4. Was müssen Unternehmen tun? Was fordert das Lieferkettengesetz?

Unternehmen dürfen nur mit Zulieferern arbeiten, die die gewünschten Standards erfüllen. In der Praxis könnten dann zum Beispiel die Verträge schon entsprechende Vereinbarungen enthalten. D.h. der Auftraggeber verpflichtet den Auftragnehmer zur Einhaltung. Die Unternehmen müssen dann also auch bewerten, ob ihre direkten Zulieferer / Vertragspartner diese Vorgaben erfüllen.

Das Hauptziel ist die Einhaltung von Menschenrechten gegenüber den Arbeitnehmern. D.h. es soll sichergestellt werden, dass in den Unternehmen menschenwürdige Arbeitsbedingungen herrschen. Dazu zählen z.B. die konkreten Arbeitsbedingungen, Arbeitszeiten, Arbeitsplatzsicherheit und angemessene Bezahlung.

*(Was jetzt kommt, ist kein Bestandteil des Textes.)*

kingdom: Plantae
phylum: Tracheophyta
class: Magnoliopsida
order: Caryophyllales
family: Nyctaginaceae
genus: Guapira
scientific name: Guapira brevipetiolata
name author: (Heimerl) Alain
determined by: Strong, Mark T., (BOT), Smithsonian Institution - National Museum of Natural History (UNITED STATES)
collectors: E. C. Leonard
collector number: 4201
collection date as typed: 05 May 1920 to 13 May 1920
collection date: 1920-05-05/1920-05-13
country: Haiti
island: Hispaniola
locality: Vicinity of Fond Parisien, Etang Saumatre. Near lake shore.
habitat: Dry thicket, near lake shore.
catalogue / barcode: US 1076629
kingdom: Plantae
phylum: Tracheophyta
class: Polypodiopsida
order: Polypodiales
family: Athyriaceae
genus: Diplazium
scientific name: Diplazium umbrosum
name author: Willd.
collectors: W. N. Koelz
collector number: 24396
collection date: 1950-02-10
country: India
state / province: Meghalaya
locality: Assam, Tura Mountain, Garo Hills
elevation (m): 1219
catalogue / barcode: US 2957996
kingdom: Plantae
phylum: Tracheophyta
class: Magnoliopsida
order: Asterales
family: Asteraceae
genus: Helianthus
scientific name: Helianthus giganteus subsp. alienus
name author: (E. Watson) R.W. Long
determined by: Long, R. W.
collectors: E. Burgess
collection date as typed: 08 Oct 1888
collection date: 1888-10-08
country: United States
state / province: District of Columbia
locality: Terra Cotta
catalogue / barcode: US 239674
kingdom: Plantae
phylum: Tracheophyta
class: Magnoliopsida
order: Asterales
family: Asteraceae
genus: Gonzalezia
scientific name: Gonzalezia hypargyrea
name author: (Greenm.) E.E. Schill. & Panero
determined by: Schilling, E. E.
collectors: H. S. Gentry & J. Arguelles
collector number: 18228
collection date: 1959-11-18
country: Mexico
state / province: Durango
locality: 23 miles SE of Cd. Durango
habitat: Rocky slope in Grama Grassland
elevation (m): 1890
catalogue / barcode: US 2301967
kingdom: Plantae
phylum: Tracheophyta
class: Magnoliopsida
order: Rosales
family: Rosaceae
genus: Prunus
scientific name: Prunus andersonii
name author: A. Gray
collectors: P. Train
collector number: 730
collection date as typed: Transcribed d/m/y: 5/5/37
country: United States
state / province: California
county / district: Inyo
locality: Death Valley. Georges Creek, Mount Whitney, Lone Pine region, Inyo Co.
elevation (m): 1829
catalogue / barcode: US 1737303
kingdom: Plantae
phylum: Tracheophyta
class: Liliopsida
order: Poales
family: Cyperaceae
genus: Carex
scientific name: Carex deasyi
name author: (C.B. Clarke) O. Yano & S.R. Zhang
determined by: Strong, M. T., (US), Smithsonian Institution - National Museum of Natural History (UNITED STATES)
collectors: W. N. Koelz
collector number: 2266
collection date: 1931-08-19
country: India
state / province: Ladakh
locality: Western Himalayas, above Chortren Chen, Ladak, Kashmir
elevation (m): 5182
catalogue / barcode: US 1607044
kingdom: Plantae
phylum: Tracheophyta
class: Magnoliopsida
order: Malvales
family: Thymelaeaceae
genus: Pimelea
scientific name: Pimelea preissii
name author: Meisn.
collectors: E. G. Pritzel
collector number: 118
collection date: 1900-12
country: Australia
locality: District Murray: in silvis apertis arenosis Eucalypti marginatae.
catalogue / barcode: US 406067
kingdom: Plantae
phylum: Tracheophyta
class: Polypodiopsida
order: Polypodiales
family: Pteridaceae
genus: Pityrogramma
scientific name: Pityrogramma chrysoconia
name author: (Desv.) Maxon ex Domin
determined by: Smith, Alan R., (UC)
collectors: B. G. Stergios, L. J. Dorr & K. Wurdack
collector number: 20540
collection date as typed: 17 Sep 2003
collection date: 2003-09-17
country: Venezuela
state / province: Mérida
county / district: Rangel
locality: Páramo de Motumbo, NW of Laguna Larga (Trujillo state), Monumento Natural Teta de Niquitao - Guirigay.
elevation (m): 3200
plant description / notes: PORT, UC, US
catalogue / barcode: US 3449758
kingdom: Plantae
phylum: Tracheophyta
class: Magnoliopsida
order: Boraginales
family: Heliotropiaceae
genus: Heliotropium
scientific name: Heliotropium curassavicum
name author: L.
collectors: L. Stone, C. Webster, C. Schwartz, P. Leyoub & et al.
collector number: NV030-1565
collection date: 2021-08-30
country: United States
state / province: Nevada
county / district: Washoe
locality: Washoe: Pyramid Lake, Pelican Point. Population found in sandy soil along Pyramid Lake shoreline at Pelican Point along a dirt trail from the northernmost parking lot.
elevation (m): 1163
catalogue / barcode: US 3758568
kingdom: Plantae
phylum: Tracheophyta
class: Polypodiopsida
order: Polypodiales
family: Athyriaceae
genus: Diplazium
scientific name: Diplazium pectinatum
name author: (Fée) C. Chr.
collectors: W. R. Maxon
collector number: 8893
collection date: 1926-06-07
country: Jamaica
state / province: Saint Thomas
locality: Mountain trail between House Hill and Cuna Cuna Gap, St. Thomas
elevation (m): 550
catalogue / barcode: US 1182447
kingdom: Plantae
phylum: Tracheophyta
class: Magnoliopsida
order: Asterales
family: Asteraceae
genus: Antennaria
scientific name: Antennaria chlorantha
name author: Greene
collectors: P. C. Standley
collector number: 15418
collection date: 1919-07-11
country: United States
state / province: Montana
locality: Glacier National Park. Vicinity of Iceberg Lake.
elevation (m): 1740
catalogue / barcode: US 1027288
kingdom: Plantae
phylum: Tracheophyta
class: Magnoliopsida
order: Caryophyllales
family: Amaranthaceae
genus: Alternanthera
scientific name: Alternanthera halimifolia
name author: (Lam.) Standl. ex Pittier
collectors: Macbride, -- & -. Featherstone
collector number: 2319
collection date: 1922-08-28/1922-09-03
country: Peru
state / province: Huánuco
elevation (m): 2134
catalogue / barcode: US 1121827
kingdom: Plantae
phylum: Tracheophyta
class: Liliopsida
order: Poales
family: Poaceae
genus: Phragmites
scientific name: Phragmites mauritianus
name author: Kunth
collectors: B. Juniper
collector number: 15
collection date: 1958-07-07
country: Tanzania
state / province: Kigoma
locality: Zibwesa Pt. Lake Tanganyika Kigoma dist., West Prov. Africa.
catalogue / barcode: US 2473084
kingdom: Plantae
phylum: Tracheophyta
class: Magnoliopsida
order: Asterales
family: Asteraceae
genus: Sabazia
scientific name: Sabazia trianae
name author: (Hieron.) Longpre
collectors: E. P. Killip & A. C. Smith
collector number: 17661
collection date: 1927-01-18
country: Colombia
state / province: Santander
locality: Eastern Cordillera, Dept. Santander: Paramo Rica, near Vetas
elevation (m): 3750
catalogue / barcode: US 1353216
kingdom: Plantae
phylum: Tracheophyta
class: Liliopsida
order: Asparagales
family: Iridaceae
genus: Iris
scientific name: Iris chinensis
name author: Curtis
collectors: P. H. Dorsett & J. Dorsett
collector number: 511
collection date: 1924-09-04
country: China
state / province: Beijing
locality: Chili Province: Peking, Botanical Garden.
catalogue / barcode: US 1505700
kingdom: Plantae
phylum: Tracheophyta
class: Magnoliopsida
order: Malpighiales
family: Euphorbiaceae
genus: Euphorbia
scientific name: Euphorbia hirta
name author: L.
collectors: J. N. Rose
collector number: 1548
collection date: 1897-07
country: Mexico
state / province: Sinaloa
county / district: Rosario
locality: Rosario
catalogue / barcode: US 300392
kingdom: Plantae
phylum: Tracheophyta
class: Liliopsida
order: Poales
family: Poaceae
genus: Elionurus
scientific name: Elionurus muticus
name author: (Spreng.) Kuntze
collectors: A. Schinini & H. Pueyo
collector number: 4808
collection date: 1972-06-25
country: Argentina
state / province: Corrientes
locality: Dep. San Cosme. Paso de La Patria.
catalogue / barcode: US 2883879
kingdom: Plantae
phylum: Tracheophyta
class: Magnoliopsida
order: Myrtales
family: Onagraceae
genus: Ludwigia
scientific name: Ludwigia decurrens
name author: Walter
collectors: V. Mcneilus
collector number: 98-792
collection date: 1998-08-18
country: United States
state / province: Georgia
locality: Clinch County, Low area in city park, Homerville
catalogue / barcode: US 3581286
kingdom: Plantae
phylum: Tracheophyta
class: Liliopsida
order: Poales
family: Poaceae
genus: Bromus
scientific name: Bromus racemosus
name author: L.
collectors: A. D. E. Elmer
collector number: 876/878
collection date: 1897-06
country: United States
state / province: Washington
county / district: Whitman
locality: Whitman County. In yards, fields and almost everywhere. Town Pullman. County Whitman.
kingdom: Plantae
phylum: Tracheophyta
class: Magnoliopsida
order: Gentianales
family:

5. Wie ist der aktuelle Stand beim Lieferkettengesetz?

Das Gesetz sollte ursprünglich am 20. Mai 2021 verabschiedet werden. Durch Widerstände innerhalb der Regierung kam es zu einer Verschiebung. Das Gesetz ist in den Wochen danach noch etwas entschärft worden um die Risiken für die Unternehmen zu reduzieren.

Es wurde dann endgültig am 11. Juni 2021 verabschiedet.

  • CDU/CSU, SPD und Grüne haben für das Gesetz gestimmt.
  • Die Linke hat sich enthalten.
  • AfD und FDP haben das Gesetz abgelehnt.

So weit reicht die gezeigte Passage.